How We’d Adapt the Legend: This is a movie that’s most deserving of a great horror science fiction film. I’d mix the claustrophobia of “Night of the Living Dead,” the menace of “Signs,” and the horror of “Ils Them” to really pack a horrifying alien home invasion movie. It’d keep the aliens constantly shrouded in the dark and utterly enigmatic for most of the film, and what features we’d see of them would be absolutely haunting. When we finally do see them it should be memorable, and perhaps even slightly disturbing. I’d focus on a disjointed family, and how they come together to attack a series of very powerful intruders that will stop at nothing for a seemingly inexplicable reason. This legend is overdue for one really great horror film.
The Hound of Mons
The Legend: The result of Horrific Mythic experiments by German scientist Dr. Gottlieb Hochmuller during World War One, with the intention of creating the ultimate terror weapon. Utilizing one of the many types of Black Hound, Dr. Hochmuller removed the myths brain and inserted the mind of a deranged killer. After being given time to heal, the Hound was given training and released into no mans land. After two years of terrifying the British front, the Hound vanished.

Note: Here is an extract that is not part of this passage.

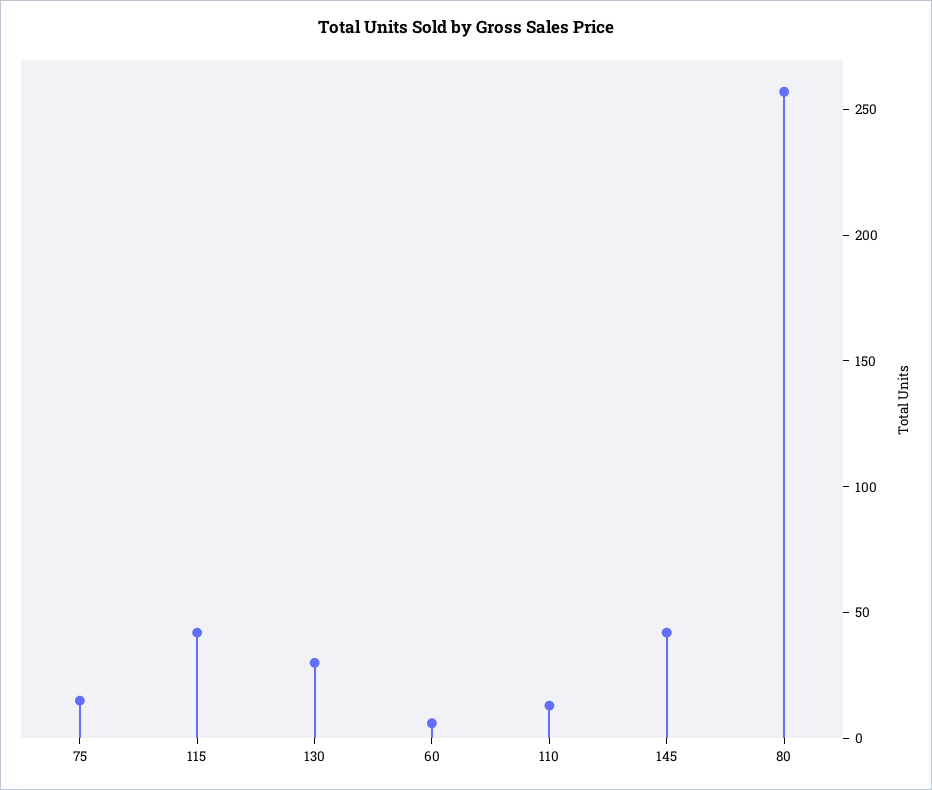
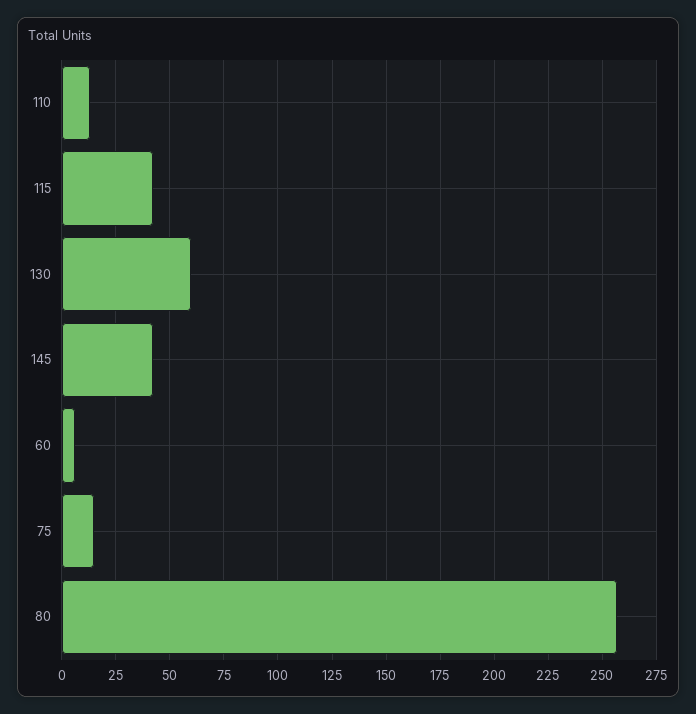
130: 30 -> 60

How We’d Adapt the Legend: I’d transform this legend in to “Saving Private Ryan” meets “The Edge,” with a hint of “Dog Soldiers.” It’d be a trek across the war zone to get to safety and finding a company of soldiers hopelessly fleeing for their lives as they’re stalked by the hound of mons and knocked off one by one. Maybe they’d also eventually have to team up with a few of their enemies to reach the common ground of not being horribly mutilated by a very powerful and utterly supernatural monster fiending for blood. It’d be creepy, action packed, and keep the hound consistently enigmatic and ambiguous. We don’t have to learn the complete back story of the hound, just what the characters have heard over the years, and from locals. It also would be very gory.